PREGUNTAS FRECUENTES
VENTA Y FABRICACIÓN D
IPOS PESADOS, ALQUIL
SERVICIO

============================================================

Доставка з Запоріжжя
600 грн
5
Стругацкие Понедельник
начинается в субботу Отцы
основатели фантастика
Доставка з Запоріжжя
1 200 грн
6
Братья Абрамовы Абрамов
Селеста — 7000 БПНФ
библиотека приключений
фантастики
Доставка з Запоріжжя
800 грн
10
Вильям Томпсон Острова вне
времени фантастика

============================================================

→ Assigned task:
Pick out every line in the material above that contains the string "фантастика", and copy each one.

→ Response:
основатели фантастика
времени фантастика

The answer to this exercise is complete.